Chapter 18: Elastic and Fault-Tolerant Distributed Training

"I have ninety seconds. The all-reduce I am holding will not finish in ninety seconds. Somewhere a coordinator is about to discover that 'highly available' was always a statement about the fleet, never about me."
A Spot Instance, Moments Before Preemption

Big Picture

Fault-tolerant distributed training treats node failure, preemption, and stragglers as expected events rather than emergencies, and builds the job so that the loss can keep going down across a cluster whose membership changes underneath it. The pressure that drives this chapter is statistical, and it is unforgiving. The previous three chapters spread one model across thousands of tightly coupled devices, and that coupling is exactly what makes the whole job fragile: a synchronous data-parallel, tensor-parallel, or pipeline-parallel step is a single distributed barrier, so the failure of any one rank stalls or kills all of them. When the per-device mean time between failures is measured in months but the device count is in the thousands, the job-level mean time between failures collapses to hours, and a run that does nothing to prepare will spend more time crashing and recovering from scratch than making progress. The first response is checkpointing, but at this scale a naive global checkpoint is its own bottleneck, so the chapter develops sharded and asynchronous checkpointing that writes each rank's slice of state in parallel and overlaps the write with computation. A checkpoint is only useful if the resumed run is faithful to the one it replaced, which forces a hard look at determinism: data-loader order, RNG state, and the non-associativity of floating-point reductions all conspire to make "resume from step $k$" mean something subtler than it sounds. From there the chapter relaxes the fixed-cluster assumption entirely. Elastic training lets the worker set change size at runtime, re-forming process groups and rescaling the global batch as nodes join and leave, which is what makes it possible to run on cheap preemptible and spot capacity at all. Stragglers, the ranks that fall behind without failing outright, get their own treatment because a synchronous job runs at the speed of its slowest member. The chapter then takes up memory offload across the hierarchy, moving optimizer state and parameters down to host memory and NVMe so a job can fit and survive on fewer or smaller devices, and it closes on the monitoring and debugging that let an operator see a hang, a slow rank, or a silent divergence inside a job spread across a thousand machines. The thread that runs through all of it: at this scale, reliability is not a property you add at the end, it is a parallelism axis you design for from the start.

Chapter Overview

This is the fourth chapter of Part IV, and it changes the question the previous three were answering. Chapters 15 through 17 asked how to cut one model's computation across many devices and move data between them efficiently; this chapter asks how that carefully laid-out job survives the devices themselves failing, vanishing, or slowing down. The binding constraint is no longer memory or bandwidth, it is the job-level failure rate that grows with the device count, and the design goal is to make recovery cheap enough that the expected progress per wall-clock hour stays high even when interruptions are frequent. The recurring fact to keep in view: every synchronous collective from Chapter 4 is also a synchronous point of failure, so the same coupling that makes parallel training fast is what makes a single lost rank able to take the whole run down.

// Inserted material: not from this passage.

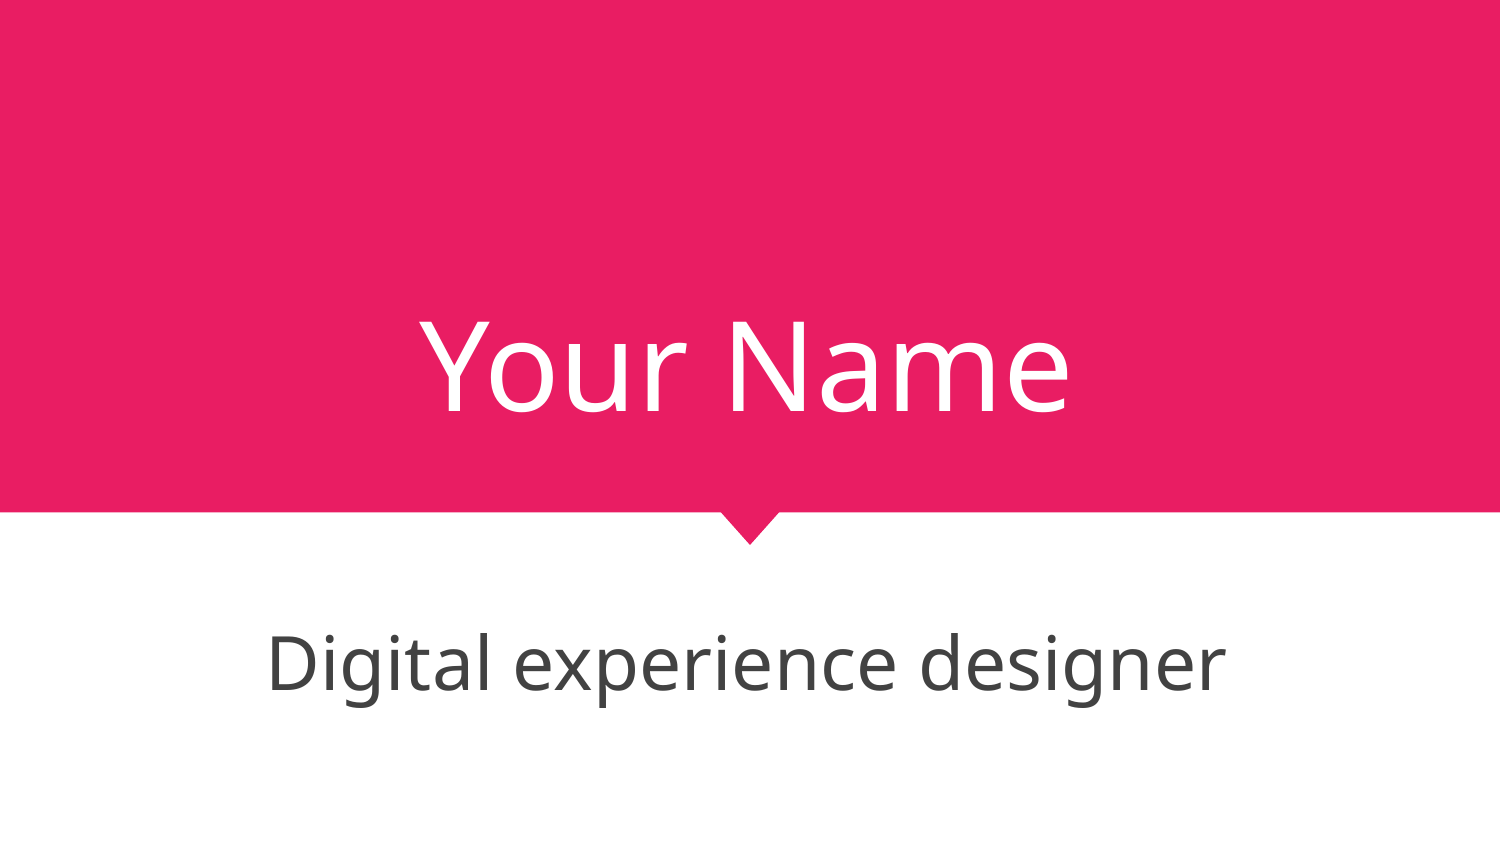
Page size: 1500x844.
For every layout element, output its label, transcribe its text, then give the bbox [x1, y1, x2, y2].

subtitle Digital experience designer [67, 557, 1427, 765]
title Your Name [67, 105, 1427, 452]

The eight sections fall into four groups. The first quantifies the problem and lays the foundation: Section 18.1 shows why failure is the norm once a job spans thousands of GPUs, and Section 18.2 builds the distributed checkpointing that turns a crash from a total loss into a bounded one. The second group makes recovery trustworthy and dynamic: Section 18.3 develops the restart, replay, and determinism that let a resumed run faithfully continue, and Section 18.4 introduces elastic training that lets the worker set grow and shrink while the job keeps running. The third group attacks the slowdowns and reclamations that elasticity invites: Section 18.5 detects and mitigates the stragglers that throttle a synchronous job to its slowest rank, and Section 18.6 turns preemption and cheap spot capacity from a hazard into a deliberate cost strategy. The fourth group fits the job onto the hardware and keeps it observable: Section 18.7 offloads optimizer state and parameters across the memory hierarchy so the job survives on less, and Section 18.8 builds the monitoring and debugging that make a hang or a silent divergence visible inside a thousand-machine run.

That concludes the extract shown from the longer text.